#### TEXT FOR ANALYSIS:
What truly separates excellent reconstructive outcomes from merely adequate ones is the surgeon’s understanding of wound biology at a granular level. Knowing that a particular patient’s skin has poor elasticity due to years of sun exposure, for example, changes which flap design is most suitable. Recognising that a wound sits over a mobile anatomical structure, like the lip or the lower eyelid, means anticipating how tension from repair could distort function and planning accordingly from the outset.
The evidence base, whilst valuable, can only take you so far. As already noted, a large proportion of reconstructive studies lack standardised outcome measures. This means that surgeon judgement, refined through years of specialist practice, remains an irreplaceable part of the equation. No algorithm can fully substitute for hands-on expertise in reading a wound and matching a repair to the patient in front of you.
We believe the most meaningful outcomes come from surgeons with dual training in both Mohs and plastic surgery, or from genuinely integrated teams where both disciplines work in close collaboration. The evidence for better outcomes with teamwork is compelling, and the clinical logic is straightforward. When oncological precision and reconstructive artistry are combined from the very beginning of treatment, the patient benefits at every stage. The impact on outcomes is not marginal. It can be the difference between a result that restores confidence and one that leaves a lasting reminder of illness.

#### PROVIDED DATA:

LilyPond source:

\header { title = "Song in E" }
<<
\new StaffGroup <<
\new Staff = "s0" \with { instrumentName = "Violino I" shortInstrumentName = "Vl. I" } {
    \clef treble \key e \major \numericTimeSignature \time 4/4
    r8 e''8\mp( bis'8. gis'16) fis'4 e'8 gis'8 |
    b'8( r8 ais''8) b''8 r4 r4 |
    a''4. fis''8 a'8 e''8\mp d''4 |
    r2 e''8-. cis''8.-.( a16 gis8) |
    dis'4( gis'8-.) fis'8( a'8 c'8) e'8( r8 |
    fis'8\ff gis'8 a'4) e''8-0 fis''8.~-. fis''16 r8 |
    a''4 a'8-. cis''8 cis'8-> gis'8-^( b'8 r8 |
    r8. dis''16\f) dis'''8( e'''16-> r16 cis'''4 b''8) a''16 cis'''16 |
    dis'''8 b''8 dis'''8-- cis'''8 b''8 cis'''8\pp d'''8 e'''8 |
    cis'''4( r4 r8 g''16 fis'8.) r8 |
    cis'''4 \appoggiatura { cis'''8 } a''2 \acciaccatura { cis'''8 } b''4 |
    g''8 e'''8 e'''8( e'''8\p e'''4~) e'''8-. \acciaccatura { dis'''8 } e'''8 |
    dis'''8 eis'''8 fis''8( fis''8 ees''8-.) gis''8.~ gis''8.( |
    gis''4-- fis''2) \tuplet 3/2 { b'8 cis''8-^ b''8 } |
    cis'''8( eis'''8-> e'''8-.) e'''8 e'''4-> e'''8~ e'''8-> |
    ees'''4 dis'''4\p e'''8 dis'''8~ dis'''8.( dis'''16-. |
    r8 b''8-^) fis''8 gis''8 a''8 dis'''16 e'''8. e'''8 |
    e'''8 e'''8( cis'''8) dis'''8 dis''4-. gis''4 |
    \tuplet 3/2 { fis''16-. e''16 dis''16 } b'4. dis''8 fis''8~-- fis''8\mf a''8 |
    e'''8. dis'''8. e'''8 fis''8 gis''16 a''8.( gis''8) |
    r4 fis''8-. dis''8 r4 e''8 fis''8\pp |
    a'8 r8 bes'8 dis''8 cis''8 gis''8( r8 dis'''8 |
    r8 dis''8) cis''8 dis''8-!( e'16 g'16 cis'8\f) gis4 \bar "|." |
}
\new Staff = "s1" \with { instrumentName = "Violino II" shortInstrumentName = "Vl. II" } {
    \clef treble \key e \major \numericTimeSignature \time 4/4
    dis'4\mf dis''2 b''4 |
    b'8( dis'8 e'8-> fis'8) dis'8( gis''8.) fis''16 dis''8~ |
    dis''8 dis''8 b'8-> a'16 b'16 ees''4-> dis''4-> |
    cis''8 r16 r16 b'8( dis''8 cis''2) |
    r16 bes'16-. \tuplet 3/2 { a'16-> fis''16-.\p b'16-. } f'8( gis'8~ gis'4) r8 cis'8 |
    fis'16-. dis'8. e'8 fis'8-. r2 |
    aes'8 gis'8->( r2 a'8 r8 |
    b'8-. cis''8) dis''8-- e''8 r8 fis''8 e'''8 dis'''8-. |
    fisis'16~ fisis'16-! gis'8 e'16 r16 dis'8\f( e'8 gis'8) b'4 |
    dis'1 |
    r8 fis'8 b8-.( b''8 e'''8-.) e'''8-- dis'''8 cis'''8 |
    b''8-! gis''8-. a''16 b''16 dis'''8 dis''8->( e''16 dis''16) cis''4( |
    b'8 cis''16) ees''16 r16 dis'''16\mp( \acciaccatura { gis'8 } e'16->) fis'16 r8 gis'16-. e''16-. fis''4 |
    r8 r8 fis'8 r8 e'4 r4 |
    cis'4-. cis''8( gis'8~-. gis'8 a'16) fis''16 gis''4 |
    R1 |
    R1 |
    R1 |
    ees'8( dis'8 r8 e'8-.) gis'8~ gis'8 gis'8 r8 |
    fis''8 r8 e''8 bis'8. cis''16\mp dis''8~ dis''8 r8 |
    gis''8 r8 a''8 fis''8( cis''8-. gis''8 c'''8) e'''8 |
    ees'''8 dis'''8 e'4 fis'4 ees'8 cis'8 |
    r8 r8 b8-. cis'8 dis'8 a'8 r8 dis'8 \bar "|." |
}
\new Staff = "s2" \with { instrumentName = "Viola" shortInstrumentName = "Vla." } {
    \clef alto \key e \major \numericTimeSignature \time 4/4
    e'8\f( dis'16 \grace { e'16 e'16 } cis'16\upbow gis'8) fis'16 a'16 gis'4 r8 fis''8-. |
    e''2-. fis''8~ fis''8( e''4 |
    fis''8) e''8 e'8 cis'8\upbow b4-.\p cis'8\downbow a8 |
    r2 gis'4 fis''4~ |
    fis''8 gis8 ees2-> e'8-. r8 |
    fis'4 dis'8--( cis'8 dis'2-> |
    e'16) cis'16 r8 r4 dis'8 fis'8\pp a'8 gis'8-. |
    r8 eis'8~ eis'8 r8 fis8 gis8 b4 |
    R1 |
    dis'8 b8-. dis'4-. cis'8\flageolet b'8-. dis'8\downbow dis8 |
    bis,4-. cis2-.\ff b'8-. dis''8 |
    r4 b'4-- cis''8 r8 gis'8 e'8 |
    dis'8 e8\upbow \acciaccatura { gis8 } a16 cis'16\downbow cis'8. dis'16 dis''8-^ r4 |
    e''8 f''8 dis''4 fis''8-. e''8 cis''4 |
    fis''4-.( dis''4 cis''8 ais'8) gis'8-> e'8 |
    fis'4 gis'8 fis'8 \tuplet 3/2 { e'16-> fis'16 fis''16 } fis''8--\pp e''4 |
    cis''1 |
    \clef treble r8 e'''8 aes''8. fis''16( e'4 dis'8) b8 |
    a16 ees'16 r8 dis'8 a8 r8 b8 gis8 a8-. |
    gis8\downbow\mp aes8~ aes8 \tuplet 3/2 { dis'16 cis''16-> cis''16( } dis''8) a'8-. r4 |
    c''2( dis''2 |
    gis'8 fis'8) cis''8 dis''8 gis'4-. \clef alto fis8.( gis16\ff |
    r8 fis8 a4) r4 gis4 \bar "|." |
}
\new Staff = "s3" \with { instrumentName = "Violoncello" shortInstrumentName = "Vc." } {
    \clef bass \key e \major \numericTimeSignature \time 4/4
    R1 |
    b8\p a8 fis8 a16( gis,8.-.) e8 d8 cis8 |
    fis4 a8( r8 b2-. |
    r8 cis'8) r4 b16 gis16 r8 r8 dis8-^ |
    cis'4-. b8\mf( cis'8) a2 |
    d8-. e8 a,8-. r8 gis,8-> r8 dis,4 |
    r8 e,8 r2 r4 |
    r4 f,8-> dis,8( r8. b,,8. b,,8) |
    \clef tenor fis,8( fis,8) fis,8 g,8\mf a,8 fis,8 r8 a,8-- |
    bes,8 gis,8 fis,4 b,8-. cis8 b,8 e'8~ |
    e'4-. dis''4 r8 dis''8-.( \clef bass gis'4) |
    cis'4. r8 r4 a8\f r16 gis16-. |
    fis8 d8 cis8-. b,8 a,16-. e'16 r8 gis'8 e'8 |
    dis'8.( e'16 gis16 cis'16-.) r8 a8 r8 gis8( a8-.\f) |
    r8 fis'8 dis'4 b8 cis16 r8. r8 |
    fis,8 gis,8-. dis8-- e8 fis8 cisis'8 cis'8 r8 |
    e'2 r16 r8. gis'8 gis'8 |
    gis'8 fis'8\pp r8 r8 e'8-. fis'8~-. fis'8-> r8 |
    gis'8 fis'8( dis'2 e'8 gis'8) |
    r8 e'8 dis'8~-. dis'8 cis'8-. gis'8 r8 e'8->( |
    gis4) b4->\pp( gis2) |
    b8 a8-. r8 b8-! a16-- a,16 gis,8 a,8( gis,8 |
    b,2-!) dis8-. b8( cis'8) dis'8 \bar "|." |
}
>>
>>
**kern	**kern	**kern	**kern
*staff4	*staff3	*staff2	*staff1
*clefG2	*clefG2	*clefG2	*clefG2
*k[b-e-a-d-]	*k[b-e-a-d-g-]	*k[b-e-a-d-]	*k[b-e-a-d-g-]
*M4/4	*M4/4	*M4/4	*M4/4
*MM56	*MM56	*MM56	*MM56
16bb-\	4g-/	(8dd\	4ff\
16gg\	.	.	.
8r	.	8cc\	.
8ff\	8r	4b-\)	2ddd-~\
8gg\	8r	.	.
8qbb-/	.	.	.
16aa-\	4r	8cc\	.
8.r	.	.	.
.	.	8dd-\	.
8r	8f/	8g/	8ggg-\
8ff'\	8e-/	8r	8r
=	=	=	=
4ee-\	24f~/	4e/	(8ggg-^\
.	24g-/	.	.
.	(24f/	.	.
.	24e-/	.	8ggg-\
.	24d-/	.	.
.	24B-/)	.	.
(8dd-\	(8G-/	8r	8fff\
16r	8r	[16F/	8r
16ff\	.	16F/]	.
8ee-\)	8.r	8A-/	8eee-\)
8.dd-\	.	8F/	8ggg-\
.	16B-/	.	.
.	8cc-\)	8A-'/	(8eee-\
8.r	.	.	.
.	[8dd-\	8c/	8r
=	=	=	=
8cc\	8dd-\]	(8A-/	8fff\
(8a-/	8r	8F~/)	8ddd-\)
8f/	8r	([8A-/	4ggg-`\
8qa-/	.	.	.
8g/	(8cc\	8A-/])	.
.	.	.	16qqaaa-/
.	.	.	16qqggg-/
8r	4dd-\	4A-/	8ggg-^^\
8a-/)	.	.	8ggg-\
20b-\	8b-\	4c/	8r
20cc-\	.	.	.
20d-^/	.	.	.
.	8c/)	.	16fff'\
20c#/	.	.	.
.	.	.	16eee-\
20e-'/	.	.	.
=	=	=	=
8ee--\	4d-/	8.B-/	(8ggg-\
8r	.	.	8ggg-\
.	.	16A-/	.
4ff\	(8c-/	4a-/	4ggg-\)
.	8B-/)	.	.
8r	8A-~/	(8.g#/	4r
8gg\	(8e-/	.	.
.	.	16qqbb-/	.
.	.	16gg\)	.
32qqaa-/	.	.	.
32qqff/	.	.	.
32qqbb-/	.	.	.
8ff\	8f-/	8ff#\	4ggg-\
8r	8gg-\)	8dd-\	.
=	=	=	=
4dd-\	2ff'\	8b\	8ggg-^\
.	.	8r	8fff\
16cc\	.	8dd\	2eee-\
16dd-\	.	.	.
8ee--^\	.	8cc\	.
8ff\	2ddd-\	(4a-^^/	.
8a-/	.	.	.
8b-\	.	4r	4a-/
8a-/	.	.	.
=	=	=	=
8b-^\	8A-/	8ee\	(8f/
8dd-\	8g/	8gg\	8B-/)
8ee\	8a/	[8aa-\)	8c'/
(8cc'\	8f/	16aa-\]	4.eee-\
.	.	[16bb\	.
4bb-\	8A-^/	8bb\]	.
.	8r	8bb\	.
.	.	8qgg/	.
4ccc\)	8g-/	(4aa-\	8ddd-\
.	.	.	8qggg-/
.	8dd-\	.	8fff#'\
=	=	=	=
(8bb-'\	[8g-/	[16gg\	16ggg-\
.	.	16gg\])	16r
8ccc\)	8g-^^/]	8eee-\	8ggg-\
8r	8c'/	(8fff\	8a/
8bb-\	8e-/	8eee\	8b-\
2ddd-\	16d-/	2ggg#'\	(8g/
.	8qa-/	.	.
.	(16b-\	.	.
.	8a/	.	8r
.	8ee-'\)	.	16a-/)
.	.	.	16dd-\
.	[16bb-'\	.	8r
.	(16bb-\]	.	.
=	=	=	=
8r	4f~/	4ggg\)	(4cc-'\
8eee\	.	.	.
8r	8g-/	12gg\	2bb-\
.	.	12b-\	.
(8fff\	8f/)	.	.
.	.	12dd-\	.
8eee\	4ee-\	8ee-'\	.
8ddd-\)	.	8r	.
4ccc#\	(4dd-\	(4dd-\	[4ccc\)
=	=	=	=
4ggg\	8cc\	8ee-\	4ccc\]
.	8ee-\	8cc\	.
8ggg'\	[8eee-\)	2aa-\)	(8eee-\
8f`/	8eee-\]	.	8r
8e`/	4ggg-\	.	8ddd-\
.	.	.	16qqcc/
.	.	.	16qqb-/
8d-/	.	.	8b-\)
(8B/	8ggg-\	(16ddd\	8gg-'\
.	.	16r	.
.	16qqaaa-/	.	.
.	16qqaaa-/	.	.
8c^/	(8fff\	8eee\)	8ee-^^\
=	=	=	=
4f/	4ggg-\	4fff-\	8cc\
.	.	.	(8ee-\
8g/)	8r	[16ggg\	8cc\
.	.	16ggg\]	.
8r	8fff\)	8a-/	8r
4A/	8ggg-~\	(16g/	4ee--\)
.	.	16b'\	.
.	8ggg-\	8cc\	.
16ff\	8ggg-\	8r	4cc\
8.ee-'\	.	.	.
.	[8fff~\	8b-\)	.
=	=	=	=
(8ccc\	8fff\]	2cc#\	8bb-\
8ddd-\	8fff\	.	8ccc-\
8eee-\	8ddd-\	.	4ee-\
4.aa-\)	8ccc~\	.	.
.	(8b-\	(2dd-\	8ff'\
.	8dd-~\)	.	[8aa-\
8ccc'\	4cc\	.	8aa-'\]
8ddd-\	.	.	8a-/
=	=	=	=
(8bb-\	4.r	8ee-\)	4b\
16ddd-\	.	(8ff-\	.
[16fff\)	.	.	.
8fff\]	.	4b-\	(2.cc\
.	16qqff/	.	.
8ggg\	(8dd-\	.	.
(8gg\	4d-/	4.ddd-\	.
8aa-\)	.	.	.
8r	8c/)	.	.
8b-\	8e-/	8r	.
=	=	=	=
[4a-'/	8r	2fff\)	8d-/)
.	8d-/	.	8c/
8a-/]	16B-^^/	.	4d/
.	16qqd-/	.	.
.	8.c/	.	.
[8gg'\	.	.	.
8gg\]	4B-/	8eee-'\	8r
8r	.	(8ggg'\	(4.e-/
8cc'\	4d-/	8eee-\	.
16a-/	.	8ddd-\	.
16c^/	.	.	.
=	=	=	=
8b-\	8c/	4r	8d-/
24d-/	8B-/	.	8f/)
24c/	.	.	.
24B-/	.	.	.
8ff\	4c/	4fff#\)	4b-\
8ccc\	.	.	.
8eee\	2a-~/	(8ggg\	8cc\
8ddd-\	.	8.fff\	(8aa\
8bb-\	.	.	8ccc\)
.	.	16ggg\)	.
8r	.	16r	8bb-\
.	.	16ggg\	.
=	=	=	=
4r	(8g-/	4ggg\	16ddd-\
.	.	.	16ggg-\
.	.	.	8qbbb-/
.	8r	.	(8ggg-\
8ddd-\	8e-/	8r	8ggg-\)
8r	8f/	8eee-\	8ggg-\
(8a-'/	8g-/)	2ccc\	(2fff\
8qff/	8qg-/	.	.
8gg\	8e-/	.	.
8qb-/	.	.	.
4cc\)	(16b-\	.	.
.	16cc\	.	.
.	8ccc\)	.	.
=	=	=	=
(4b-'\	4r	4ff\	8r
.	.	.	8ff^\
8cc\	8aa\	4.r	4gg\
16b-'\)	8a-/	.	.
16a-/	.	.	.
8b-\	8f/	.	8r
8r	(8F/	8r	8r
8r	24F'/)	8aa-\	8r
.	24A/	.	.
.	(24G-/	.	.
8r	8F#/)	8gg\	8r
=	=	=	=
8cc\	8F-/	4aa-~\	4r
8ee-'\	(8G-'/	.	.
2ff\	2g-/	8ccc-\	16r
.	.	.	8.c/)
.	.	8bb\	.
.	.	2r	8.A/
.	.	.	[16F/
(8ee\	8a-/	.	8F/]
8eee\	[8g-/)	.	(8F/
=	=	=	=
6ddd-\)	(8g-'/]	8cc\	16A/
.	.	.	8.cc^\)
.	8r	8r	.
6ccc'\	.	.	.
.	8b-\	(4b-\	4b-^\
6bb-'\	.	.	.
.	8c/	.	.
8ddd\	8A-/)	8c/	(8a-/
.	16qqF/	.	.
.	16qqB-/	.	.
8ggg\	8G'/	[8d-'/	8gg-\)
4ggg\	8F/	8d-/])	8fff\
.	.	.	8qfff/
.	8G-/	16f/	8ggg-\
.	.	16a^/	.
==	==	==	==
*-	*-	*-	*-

#### EXERCISE SET:
A. In the passage on reconstructive surgery, which two mobile anatomical structures are given as examples of sites over which a wound may sit?
B. Duplicate the passage on reconstructive surgery, everything from "The evidence base, whilst" down to "front of you.".

#### RESULTS FOR EACH TASK:
A. The lip and the lower eyelid.

B.
The evidence base, whilst valuable, can only take you so far. As already noted, a large proportion of reconstructive studies lack standardised outcome measures. This means that surgeon judgement, refined through years of specialist practice, remains an irreplaceable part of the equation. No algorithm can fully substitute for hands-on expertise in reading a wound and matching a repair to the patient in front of you.